Recipe of Perfect Spring water farms cream of mushroom soup
by Howard Hopkins
Hello everybody, I hope you’re having an amazing day today. Today, we’re going to make a distinctive dish, spring water farms cream of mushroom soup. It is one of my favorites food recipes. For mine, I will make it a bit unique. This will be really delicious.
Spring water farms cream of mushroom soup is one of the most well liked of current trending meals on earth. It is easy, it is fast, it tastes delicious. It’s appreciated by millions daily. They’re nice and they look wonderful. Spring water farms cream of mushroom soup is something which I have loved my entire life.
To get started with this recipe, we must first prepare a few ingredients. You can cook spring water farms cream of mushroom soup using 18 ingredients and 2 steps. Here is how you can achieve that.

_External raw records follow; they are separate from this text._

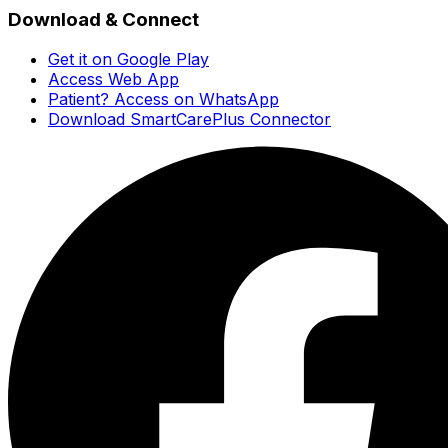
Download & Connect
Get it on Google Play
Access Web App
Patient? Access on WhatsApp
Download SmartCarePlus Connector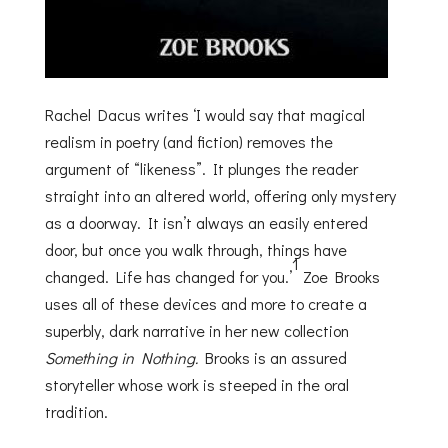
Rachel Dacus writes ‘I would say that magical
realism in poetry (and fiction) removes the
argument of “likeness”. It plunges the reader
straight into an altered world, offering only mystery
as a doorway. It isn’t always an easily entered
door, but once you walk through, things have
1
changed. Life has changed for you.’
Zoe Brooks
uses all of these devices and more to create a
superbly, dark narrative in her new collection
Something in Nothing.
Brooks is an assured
storyteller whose work is steeped in the oral
tradition.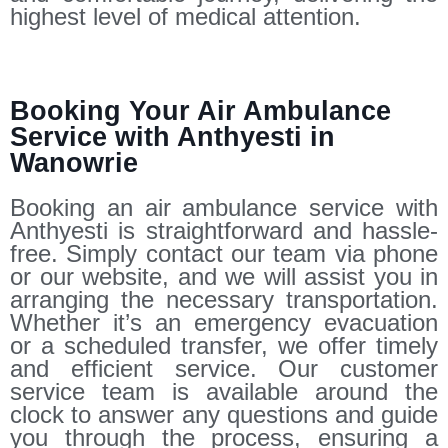
highest level of medical attention.
Booking Your Air Ambulance
Service with Anthyesti in
Wanowrie
Booking an air ambulance service with
Anthyesti is straightforward and hassle-
free. Simply contact our team via phone
or our website, and we will assist you in
arranging the necessary transportation.
Whether it’s an emergency evacuation
or a scheduled transfer, we offer timely
and efficient service. Our customer
service team is available around the
clock to answer any questions and guide
you through the process, ensuring a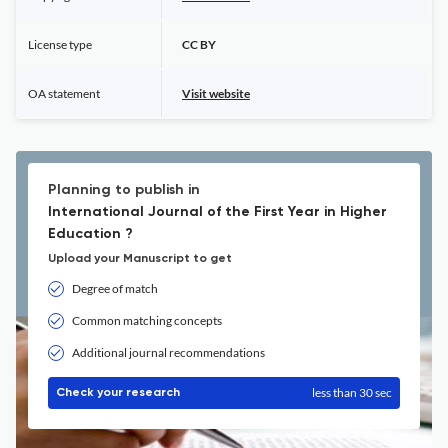
License type
CC BY
OA statement
Visit website
Planning to publish in
International Journal of the First Year in Higher
Education ?
Upload your Manuscript to get
Degree of match
Common matching concepts
Additional journal recommendations
less than 30 sec
Check your research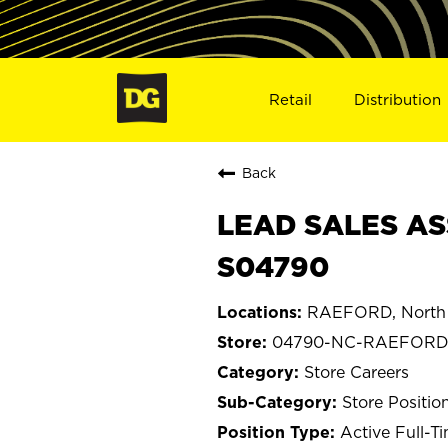
Retail
Distribution
Back
LEAD SALES AS
S04790
RAEFORD, North 
04790-NC-RAEFOR
Store Careers
Store Positio
Active Full-T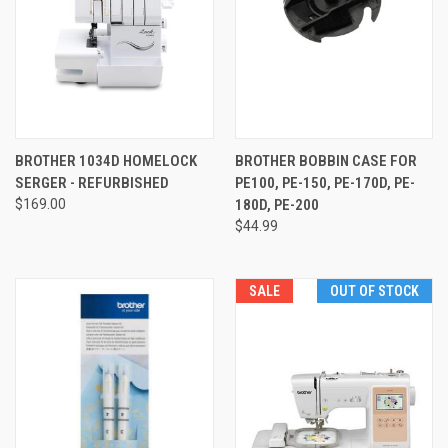
BROTHER 1034D HOMELOCK
BROTHER BOBBIN CASE FOR
SERGER - REFURBISHED
PE100, PE-150, PE-170D, PE-
$169.00
180D, PE-200
$44.99
SALE
OUT OF STOCK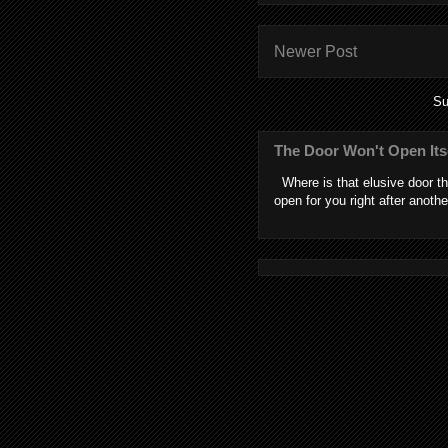
Newer Post
Su
The Door Won't Open Its
Where is that elusive door th
open for you right after anothe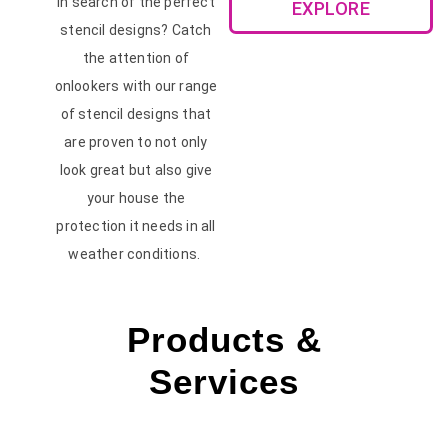
In search of the perfect
EXPLORE
stencil designs? Catch
the attention of
onlookers with our range
of stencil designs that
are proven to not only
look great but also give
your house the
protection it needs in all
weather conditions.
Products &
Services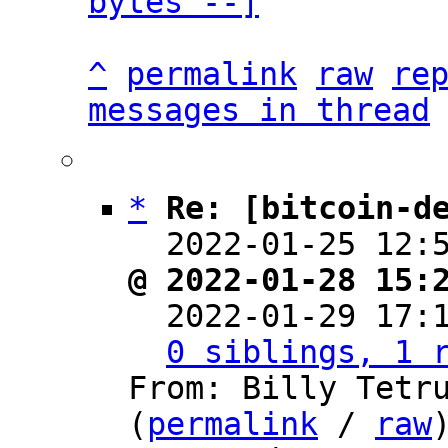
bytes --]
^
permalink
raw
re
messages in thread
*
Re: [bitcoin-d
  2022-01-25 12:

The ingredients needed to make Spring water farms cream of mushroom soup:
Make ready shiitake mushrooms
Get maitake mushrooms
Take chanterelle mushrooms
Prepare chopped carrot
Prepare olive oil
Take butter
Get butter
Get chopped yellow onion
Take sprig fresh thyme divided
Take salt
Take ground black pepper
Prepare chopped leeks
Prepare all-purpose flour
Take dry white wine
Get half & half
Get heavy cream
Get minced fresh leaf parsley
Make ready water
Steps to make Spring water farms cream of mushroom soup:
To make stock: heat olive oil and 1tbsp butter in a large pot. Add the onion, carrot, sprig of thyme, 1 tsp salt, 1/2 tsp pepper & cook over low heat for 10 - 15 minutes until vegetables are soft. Add 6 cups water & bring to a boil. Reduce heat & simmer uncovered for 30 minutes. Strain, reserving the liquid. There should be about 4 1/2 cups of stock. If not, add water.
Meanwhile in another large pot, heat remaining stick of butter and add leeks. Cook over low heat for 15 - 20 minutes until leeks begin to brown. Slice all mushrooms 1/4 inch thick or bite size pieces. Add sliced mushrooms and cook for 10 minutes or until tender. Add flour and cook for 1 minute. Add white wine and stir another minute scraping bottom of pot. Add vegetable stock, minded thyme, 1 1/2 tsp salt, 1 tsp pepper and bring to a boil. Reduce heat and simmer for 15 minutes. Add half & half, cream & parsley. Season with salt & pepper to taste & heat through but do not boil. Serve hot.